At the great central camp
at Le Boulou are thousands of men, women, and children. On one side
of the road is an enclosure with wire fencing. On the other the refugees
who walked down from Le Perthus yesterday are lying, sitting, standing,
doing nothing this cold end of a February afternoon. It is a horrible
sight, and all of them, men, women and children, are in the utmost
depression. This 'camp' is a large, flat, bare area, the grass trodden
down into a sort of grey compost. They sleep here, in the open. A
few have rigged up some vague kind of shelter.
As for medical aid -just
one case I saw will show the state of things. A woman lamented that
she could do nothing for her child. She took off the little girl's
bonnet and said: 'These dreadful sores are the result of typhus.'
They come and stand around you and talk; they argue among themselves
in front of you: 'Are we worse off here today than we might be in
Spain?' Then a woman cries out, 'I shall never get into a train without
knowing where it is going, for I have heard that they want to send
us back to Franco.' Other voices broke out: 'Ninety-five per cent
of us want to go to Mexico - anything rather than return to Spain
as it will be under the fascists.' At the village town hall a girl
I knew in Spain says she thinks the women she is one of in a long
queue may get a permit to go to Perpignan some time soon.

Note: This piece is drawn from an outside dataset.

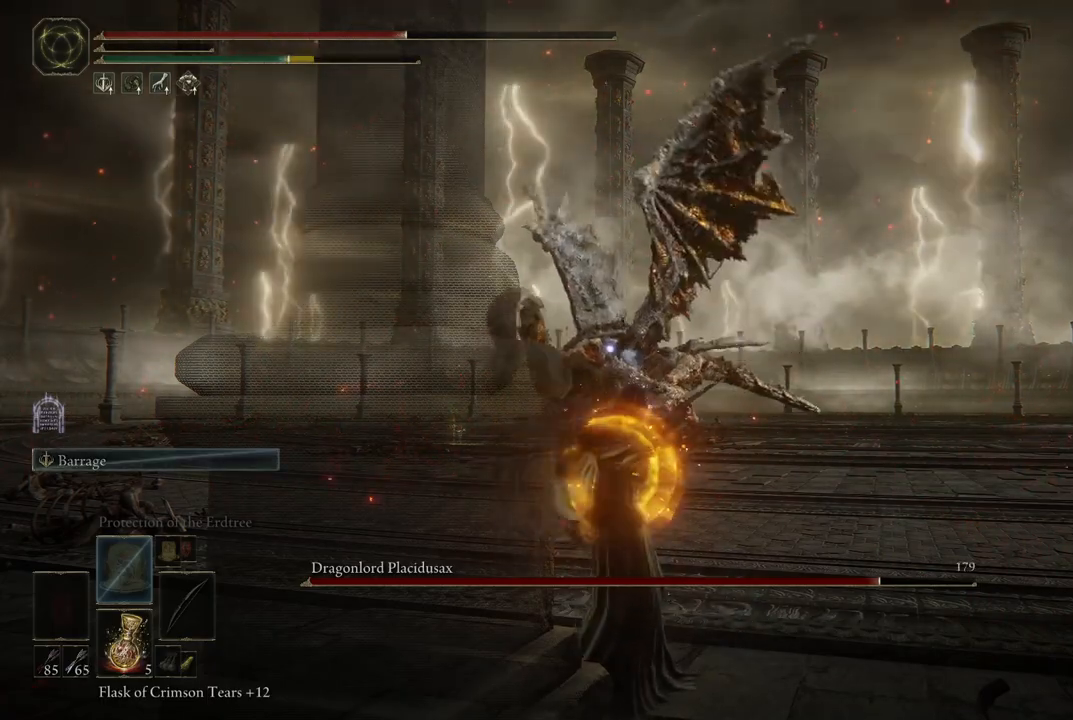
{"buttons": ["L2", "R2"], "left_stick": "center", "right_stick": "center", "events": [[67, "R2", "up"], [117, "R2", "down"], [233, "R2", "up"], [317, "R2", "down"], [417, "R2", "up"], [500, "R2", "down"]]}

All the
men, says a French guard, are going to Argeles; when? No one knows.
In all of this families get separated; the men are taken from their
families in some cases. Every phrase ends in 'I don't know.' As for
the wounded - they are lying in the ditch among their crutches; a
man limps by in obvious agony.
Somehow one becomes accustomed
to such sights after ten days. But they become more real again when
I try to set down just a fraction here and compare this mass-wretchedness
with the 'business-eye' of some Marseilles white-slave traffickers
who have made their appearance. There are many pretty girls in the
Spanish migration.
(3)
Langston
Hughes on Nancy
Cunard (1965)
Nancy Cunard was kind and good and catholic
and cosmopolitan and sophisticated and simple all at the same time
and a poet of no mean abilities and an appreciator of the rare and
the off-beat from jazz to ivory bracelets and witch doctors to Cocteau
but she did not like truffles at Maxim's or chitterlings in Harlem.

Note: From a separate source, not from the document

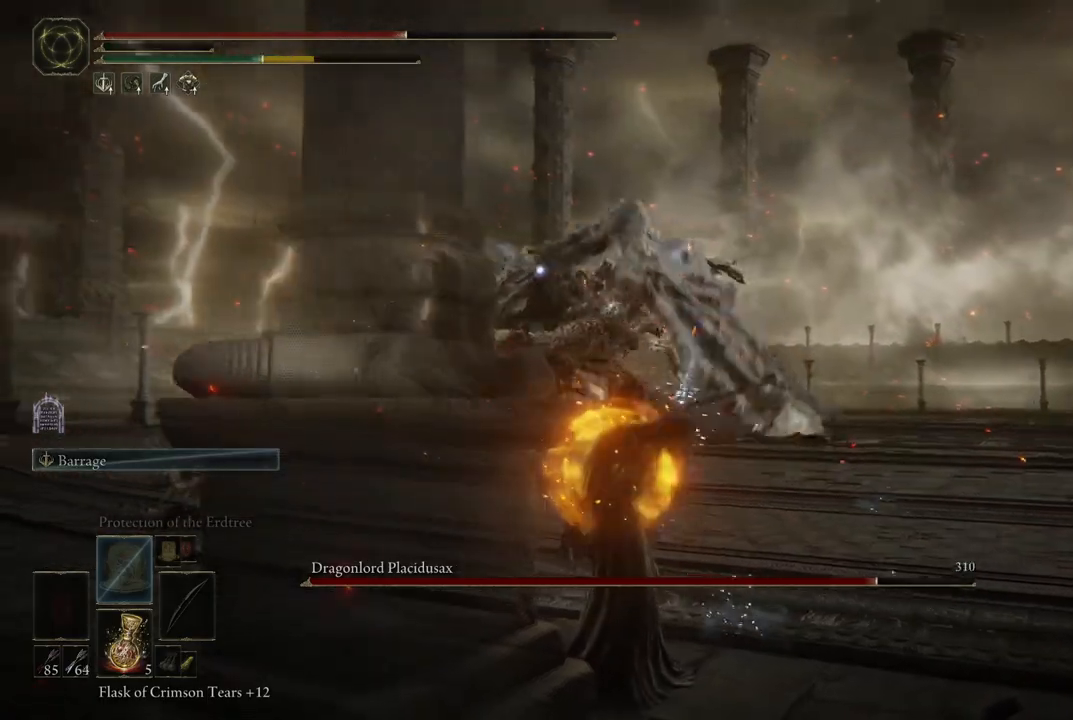
{"buttons": ["L2"], "left_stick": "center", "right_stick": "center", "events": [[50, "R2", "down"], [167, "R2", "up"], [317, "R2", "down"], [467, "R2", "up"]]}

She did not like bigots or brilliant bores or academicians who wore
their honors, or scholars who wore their doctorates, like dog tags.
But she had an infinite capacity to love peasants and children and
great but simple causes across the board and a grace in giving that
was itself gratitude and she had a body like sculpture in the thinnest
of wire and a face made of a million mosaics in a gauze-web of cubes
lighter than air and a pinata of a heart in the center of a mobile
at fiesta time with bits of her soul swirling in the breeze in honor
of life and love.
(4)
George
Seldes on Nancy
Cunard (1965)
I knew Nancy Cunard only slightly; but enough
to be impressed by her, to honor and admire her. We who talk and write
about nonconformity rarely have the courage to live the lives of nonconformists,
but Nancy Cunard had the courage and paid the price society still
demands. England and America are bad enough, but Nancy when I knew
her was the dissenter, the rebel, the heretic in the Spain of today,
which is still in the shadow of the 17th century.